GIVEN RECORDS

:::

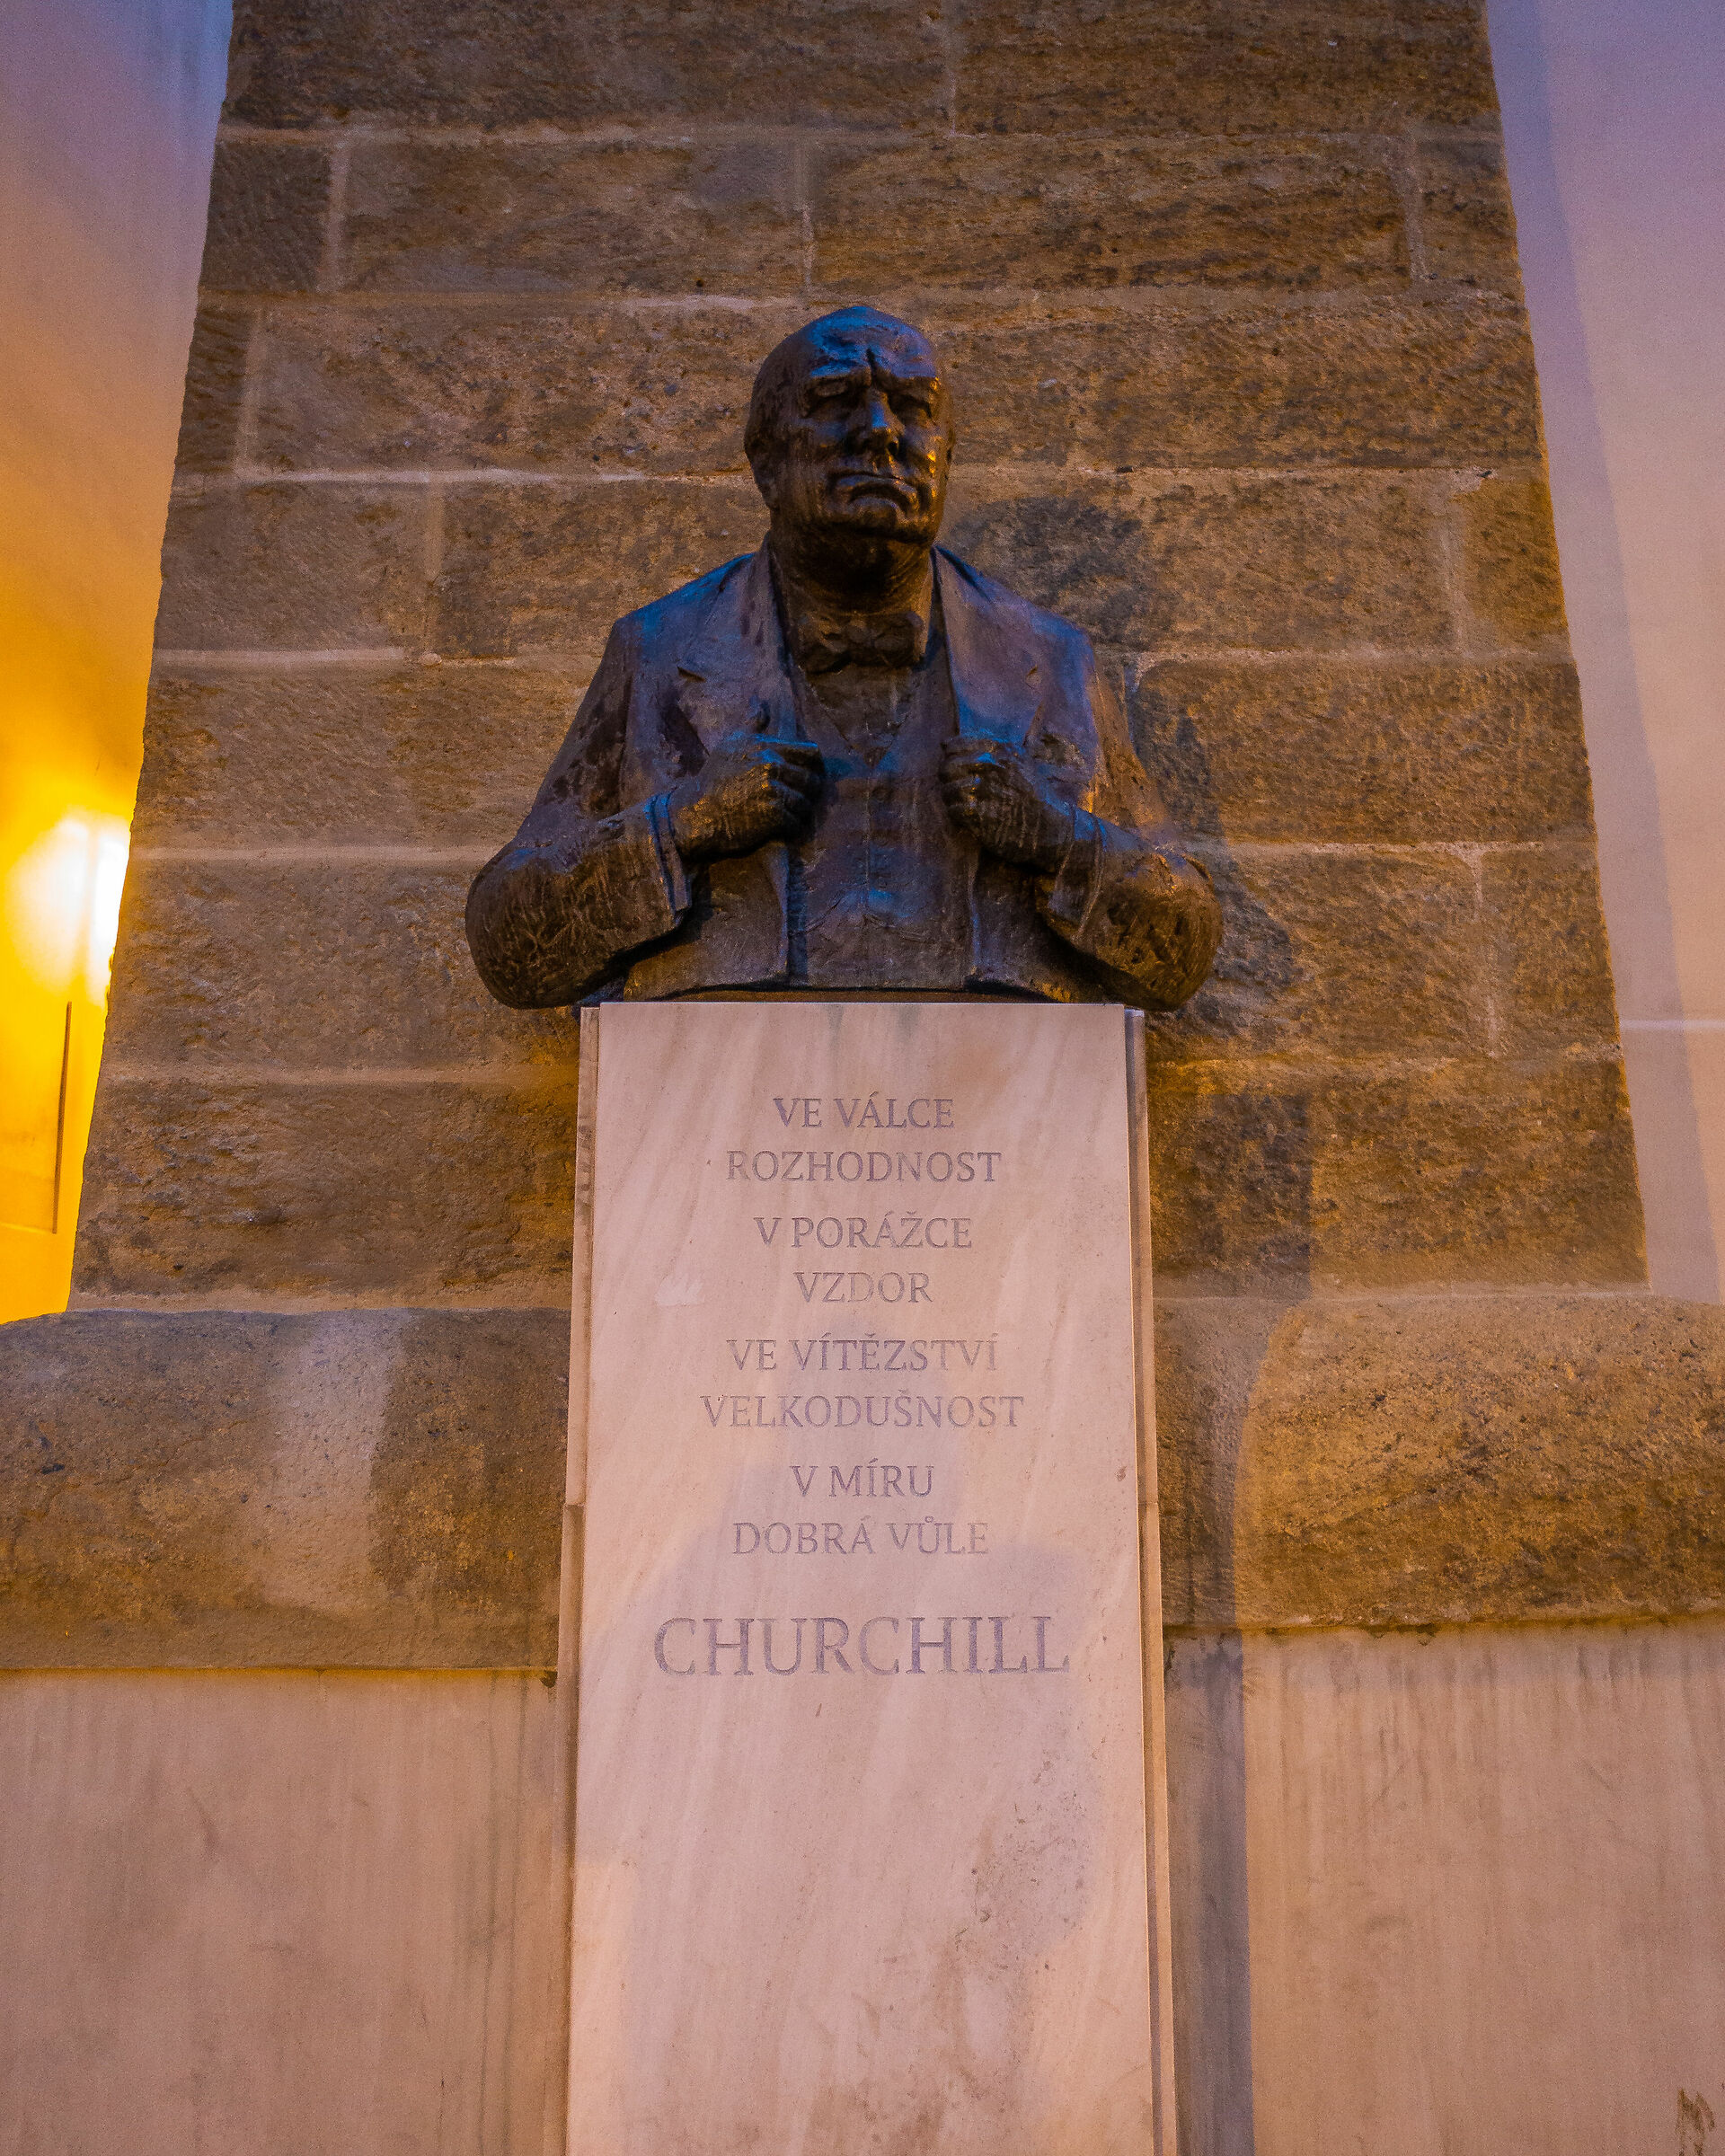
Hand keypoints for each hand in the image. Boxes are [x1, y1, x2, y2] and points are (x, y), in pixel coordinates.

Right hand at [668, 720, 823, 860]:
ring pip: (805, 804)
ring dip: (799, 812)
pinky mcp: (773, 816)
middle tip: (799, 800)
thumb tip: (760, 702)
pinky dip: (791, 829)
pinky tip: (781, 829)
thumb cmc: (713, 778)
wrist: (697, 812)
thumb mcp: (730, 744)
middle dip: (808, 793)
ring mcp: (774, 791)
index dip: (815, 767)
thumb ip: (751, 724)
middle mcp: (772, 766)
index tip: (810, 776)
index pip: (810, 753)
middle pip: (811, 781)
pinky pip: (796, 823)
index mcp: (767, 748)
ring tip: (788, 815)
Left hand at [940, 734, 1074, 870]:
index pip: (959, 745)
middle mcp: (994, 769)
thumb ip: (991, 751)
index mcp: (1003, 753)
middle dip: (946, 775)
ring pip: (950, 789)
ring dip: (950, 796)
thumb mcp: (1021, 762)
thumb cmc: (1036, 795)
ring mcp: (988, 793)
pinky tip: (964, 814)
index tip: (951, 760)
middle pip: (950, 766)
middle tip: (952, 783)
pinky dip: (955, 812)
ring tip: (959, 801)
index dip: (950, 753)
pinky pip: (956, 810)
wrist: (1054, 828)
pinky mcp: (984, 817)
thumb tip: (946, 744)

:::

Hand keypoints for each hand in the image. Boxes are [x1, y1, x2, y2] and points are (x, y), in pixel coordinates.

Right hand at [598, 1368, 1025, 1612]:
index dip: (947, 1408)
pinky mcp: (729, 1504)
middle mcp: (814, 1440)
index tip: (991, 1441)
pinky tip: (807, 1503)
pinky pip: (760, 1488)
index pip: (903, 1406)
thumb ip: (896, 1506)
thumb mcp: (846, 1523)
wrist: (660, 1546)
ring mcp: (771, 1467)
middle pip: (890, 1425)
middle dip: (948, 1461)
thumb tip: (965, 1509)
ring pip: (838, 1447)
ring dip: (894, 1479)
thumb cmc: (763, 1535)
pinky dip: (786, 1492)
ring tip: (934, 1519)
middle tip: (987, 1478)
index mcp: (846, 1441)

:::

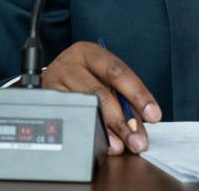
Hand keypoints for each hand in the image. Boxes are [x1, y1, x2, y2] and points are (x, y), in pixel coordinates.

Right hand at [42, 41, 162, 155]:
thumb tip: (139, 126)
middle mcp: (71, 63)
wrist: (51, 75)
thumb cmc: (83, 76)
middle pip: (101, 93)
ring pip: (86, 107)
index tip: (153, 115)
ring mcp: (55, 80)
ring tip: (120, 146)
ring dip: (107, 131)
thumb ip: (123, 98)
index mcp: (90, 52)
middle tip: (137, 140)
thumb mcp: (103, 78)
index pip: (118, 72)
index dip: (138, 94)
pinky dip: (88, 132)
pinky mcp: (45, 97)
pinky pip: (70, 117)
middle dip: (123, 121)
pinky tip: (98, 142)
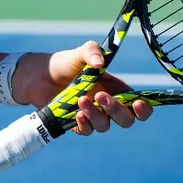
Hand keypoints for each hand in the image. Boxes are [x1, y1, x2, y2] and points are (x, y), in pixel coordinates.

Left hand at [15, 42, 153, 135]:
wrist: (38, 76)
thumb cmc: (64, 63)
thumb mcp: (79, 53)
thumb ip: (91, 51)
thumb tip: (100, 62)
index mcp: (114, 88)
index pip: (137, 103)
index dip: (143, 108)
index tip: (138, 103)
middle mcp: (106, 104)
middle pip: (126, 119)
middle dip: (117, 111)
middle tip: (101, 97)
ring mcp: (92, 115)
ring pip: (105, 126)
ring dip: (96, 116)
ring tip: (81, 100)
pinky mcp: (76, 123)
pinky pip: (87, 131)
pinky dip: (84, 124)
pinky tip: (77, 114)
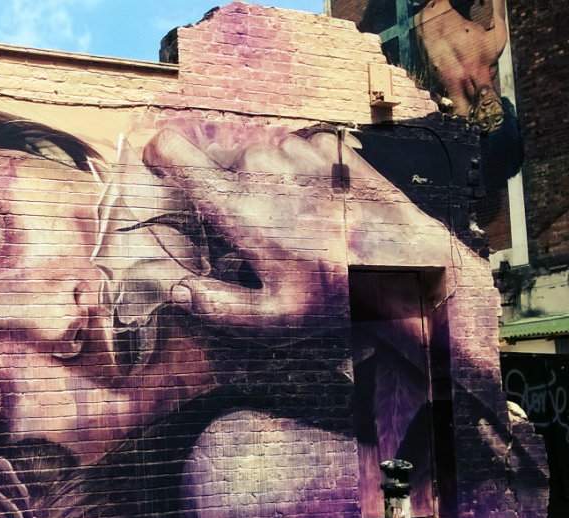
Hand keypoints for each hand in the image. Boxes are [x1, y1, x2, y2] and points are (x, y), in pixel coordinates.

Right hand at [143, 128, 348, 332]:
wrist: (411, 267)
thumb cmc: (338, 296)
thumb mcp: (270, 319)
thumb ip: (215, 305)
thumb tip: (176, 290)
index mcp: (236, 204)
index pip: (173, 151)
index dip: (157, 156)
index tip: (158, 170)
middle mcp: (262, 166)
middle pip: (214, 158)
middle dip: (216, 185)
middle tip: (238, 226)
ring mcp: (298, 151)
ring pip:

:::

INSTRUCTIONS FOR THE TASK
From the records above, copy exactly the stretch from the line holding "pinky mcp: (45, 97)" through the line holding "thumb mcp: (79, 53)", both ends included, without the pictures.

EXERCISE RESPONSE
pinky mcp: (45, 97)
pinky pip: (70, 117)
middle dip: (123, 121)
pinky tip: (98, 142)
Hand keypoints for each hand in the image. Boxes are [x1, y1, x2, y2] and points are (x, y), in pixel coordinates.

Left hand at [15, 42, 153, 135]:
wrist: (38, 76)
thumb cmc: (64, 63)
thumb mcp: (79, 53)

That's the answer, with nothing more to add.